March 27, 2011

A God of Both Mercy and Justice


“Consider therefore the kindness and sternness of God: sternness to those who fell, but kindness to you, provided that you continue in His kindness. Otherwise, you also will be cut off” (Romans 11:22 NIV).

Knowing of both the “kindness” and the “sternness” of God, we ought to seek God with reverence as well as gratitude. Even though God is a God of love, God is not to be trifled with. Our love for Him must be tempered with sobriety. Indeed, it would not be right to say that we loved God if we failed to take God seriously. A love that presumed upon God’s grace and treated God as if God’s commandments were inconsequential would be something less than real love. Thus it is our gratitude for God’s goodness, just as much as our respect for God’s severity, that causes us to be careful about God’s instructions.

As has often been pointed out, it is the justice of God that makes God’s mercy meaningful. Just as our love for God would mean little if we were robots who had no choice but to love God, God’s mercy toward us would be meaningless if punishment were an impossibility. And it would be hard to have much respect for a God who never did anything about the wrongs and the injustices that are in the world. In his speech in Athens, Paul affirmed that God “has appointed a day on which He will judge the world in righteousness” (Acts 17:31). And the question that Abraham had asked in his day is a question that answers itself: “Shall not the Judge of all the earth do right?” (Genesis 18:25).

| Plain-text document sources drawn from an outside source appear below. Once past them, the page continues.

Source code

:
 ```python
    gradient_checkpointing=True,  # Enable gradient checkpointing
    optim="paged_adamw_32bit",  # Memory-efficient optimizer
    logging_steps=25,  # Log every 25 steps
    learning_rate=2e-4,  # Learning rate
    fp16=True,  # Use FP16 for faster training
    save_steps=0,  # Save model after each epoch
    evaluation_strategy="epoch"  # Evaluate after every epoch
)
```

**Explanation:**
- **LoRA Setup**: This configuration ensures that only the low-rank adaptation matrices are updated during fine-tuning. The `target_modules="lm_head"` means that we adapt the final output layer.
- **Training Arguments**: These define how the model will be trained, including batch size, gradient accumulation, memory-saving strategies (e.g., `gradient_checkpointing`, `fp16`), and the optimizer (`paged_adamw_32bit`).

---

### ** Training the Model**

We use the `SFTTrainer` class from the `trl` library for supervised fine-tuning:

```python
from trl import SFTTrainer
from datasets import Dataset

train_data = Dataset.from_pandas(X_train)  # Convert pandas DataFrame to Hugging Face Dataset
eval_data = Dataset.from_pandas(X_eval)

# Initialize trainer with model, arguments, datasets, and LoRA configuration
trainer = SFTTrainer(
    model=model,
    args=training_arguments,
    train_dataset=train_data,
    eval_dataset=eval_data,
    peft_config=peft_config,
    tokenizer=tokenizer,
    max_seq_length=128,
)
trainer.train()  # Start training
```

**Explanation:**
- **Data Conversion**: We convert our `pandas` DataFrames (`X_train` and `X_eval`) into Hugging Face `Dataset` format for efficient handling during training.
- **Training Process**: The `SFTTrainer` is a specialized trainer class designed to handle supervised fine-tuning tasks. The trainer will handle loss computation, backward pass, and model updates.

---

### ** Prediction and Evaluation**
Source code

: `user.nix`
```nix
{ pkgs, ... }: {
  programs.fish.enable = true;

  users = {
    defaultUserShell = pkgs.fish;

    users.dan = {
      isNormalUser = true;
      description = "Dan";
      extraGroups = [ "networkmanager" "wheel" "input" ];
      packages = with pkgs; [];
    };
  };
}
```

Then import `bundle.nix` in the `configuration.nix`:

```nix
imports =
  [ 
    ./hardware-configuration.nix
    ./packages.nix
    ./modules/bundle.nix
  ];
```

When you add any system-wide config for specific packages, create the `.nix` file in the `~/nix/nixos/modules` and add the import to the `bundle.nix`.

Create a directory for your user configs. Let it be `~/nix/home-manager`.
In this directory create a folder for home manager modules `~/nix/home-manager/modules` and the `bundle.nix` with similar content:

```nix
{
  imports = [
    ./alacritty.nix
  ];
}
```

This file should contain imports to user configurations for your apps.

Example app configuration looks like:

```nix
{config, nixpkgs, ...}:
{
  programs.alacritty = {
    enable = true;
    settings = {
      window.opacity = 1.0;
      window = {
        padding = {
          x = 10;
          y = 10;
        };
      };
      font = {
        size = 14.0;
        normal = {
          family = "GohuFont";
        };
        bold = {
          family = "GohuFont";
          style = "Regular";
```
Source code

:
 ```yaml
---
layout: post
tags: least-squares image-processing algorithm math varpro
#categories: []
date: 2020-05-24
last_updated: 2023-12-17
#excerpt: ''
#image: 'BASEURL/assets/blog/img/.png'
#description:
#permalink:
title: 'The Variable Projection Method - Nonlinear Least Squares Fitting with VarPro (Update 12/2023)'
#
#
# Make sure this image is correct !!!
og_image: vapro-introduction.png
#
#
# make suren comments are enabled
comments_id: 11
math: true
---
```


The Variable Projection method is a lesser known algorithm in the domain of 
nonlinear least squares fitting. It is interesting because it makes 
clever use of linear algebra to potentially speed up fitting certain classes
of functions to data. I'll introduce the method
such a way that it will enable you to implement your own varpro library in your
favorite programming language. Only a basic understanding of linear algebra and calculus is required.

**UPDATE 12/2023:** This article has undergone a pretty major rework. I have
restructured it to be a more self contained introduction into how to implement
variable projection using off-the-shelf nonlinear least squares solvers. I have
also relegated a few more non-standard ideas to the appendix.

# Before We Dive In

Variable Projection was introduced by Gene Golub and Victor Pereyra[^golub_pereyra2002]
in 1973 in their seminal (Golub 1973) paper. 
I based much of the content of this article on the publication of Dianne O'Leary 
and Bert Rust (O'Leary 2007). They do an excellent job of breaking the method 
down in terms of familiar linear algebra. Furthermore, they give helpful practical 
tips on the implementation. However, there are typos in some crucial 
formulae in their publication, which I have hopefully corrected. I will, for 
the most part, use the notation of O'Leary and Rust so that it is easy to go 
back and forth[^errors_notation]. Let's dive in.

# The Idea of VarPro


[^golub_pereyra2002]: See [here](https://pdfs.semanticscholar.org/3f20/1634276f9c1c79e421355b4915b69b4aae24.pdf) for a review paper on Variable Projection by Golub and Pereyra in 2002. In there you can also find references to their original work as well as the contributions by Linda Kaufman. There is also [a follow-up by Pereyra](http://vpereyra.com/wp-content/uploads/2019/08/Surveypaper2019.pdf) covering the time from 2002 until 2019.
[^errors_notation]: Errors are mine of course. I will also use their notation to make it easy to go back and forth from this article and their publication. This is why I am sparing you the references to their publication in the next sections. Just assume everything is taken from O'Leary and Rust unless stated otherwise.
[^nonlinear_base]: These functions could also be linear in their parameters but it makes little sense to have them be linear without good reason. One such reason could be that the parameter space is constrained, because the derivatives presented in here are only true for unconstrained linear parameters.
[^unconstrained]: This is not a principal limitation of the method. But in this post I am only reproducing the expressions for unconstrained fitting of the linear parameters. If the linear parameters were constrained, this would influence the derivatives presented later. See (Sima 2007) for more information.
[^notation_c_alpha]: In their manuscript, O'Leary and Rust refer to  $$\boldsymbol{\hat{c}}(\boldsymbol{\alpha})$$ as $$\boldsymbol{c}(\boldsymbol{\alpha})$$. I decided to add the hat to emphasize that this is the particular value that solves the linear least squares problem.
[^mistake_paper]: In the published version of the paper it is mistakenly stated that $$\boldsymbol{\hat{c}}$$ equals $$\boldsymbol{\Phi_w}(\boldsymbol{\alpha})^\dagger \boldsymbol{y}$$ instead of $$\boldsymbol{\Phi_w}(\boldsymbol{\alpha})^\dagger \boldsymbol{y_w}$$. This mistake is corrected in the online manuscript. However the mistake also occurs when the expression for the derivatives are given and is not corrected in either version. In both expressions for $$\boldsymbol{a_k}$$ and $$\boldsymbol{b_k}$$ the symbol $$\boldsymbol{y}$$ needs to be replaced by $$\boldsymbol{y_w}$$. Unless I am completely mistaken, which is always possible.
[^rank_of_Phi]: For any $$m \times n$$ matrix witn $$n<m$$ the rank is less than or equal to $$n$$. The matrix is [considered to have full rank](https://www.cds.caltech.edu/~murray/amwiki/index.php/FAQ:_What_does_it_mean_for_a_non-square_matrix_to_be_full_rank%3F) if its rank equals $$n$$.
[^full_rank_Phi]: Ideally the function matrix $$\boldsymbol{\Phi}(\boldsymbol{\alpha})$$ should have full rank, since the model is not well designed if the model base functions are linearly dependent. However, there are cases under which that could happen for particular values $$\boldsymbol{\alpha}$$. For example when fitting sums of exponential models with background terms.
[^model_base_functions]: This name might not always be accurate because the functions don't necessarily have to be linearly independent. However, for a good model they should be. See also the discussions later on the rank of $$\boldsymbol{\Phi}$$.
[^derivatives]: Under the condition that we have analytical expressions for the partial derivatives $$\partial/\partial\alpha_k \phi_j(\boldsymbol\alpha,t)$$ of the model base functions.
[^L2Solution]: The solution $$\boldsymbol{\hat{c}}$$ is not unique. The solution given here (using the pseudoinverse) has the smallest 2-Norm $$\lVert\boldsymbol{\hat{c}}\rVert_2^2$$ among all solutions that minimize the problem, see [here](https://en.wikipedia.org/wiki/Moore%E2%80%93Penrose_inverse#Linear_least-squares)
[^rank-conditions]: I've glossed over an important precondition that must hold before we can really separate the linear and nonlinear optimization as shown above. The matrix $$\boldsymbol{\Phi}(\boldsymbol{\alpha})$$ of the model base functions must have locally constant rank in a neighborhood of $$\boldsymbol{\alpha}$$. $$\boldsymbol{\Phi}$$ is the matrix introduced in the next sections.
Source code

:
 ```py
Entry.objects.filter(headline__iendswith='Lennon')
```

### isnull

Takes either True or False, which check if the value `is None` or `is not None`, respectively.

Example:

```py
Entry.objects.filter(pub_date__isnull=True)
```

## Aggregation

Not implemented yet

The alternatives are set before us in Paul’s letter to Rome. God, wrote the apostle, will render to each one according to his deeds: “eternal life to those who by patient continuance in doing good seek for glory, honor, and immortality; but to those who are selfseeking and do not obey the truth, but obey unrighteousness, indignation and wrath” (Romans 2:7,8). And in John's writings, Jesus Christ is pictured as both the “Lamb of God” (John 1:29) and the “Lion of the tribe of Judah” (Revelation 5:5). There is no conflict between the Lamb and the Lion. The Son of God is both, and both should govern our faith, our hope, and our love.

“The vague and tenuous hope that God is too kind to punish the ungodly has become a deadly opiate for the consciences of millions. It hushes their fears and allows them to practice all pleasant forms of iniquity while death draws every day nearer and the command to repent goes unregarded. As responsible moral beings we dare not so trifle with our eternal welfare” (A. W. Tozer).